The prize aims to 'burst the stereotype of what it means to be a nature writer and to celebrate the diversity of authentic voices in our country'
The Nature Writing Prize for Working Class Writers is returning for a second year, and has announced new sponsors: Octopus Publishing Group imprint Gaia Books and the National Trust.
Set up in 2020 by Natasha Carthew, the prize is free to enter, and encourages those who self-identify as working class to do so, whether they live in the country or towns and cities. The prize includes editorial feedback from Gaia Books, a stay with National Trust Holidays worth £500 along with a nature writing commission based on it, publication in the Countryman magazine, and a selection of Little Toller Books. Those wishing to enter should send send up to 1,000 words to firstname.lastname@example.org by 7 June.
Carthew's work is inspired by the natural world; her new collection of prose poetry Born Between Crosses (Hypatia Press), out this Thursday, explores the lives of rural working class women. She said: "It's important to me that this prize is accessible, breaking down barriers and providing a platform to celebrate the diversity that exists in nature writing, whether it's non-fiction, poetry, field notes, memoir or travelogue; celebrating nature whilst providing a platform for underrepresented writers. Nature writing exists because we as individuals want to understand our own engagement and our place within it. It decentralises us and reminds us that we are not the only focus or thing of importance on the planet."

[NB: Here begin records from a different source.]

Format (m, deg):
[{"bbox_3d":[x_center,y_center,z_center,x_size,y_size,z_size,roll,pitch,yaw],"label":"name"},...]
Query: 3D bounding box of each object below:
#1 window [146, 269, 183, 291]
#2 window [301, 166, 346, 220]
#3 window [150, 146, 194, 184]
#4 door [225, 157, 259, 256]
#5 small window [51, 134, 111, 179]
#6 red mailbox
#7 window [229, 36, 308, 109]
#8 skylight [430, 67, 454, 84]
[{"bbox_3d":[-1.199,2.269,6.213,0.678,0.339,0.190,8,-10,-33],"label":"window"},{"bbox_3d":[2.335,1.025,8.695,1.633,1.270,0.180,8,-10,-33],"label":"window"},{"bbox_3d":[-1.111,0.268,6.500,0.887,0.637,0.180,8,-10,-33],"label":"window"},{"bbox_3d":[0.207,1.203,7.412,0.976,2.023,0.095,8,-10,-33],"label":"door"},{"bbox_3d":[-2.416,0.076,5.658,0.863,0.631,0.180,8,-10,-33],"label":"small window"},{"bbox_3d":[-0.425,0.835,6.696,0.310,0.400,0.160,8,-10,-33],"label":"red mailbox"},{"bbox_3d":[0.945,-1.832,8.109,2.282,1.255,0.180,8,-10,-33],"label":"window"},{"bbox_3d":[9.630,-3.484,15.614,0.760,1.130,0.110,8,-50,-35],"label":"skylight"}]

Stephanie Jackson, publisher at Octopus Publishing Group, said: "Natasha's work to expand and extend the diversity of the nature writing community - finding new voices in a growing category that's such an enriching part of life for anyone who's able to be a part of it - is so important that we felt we had to find a way to support it. We're delighted to participate in the judging of this year's Nature Writing Prize for Working Class Writers, to collaborate with Natasha and the National Trust and to encourage writers keen to explore this vibrant genre and find their place within it."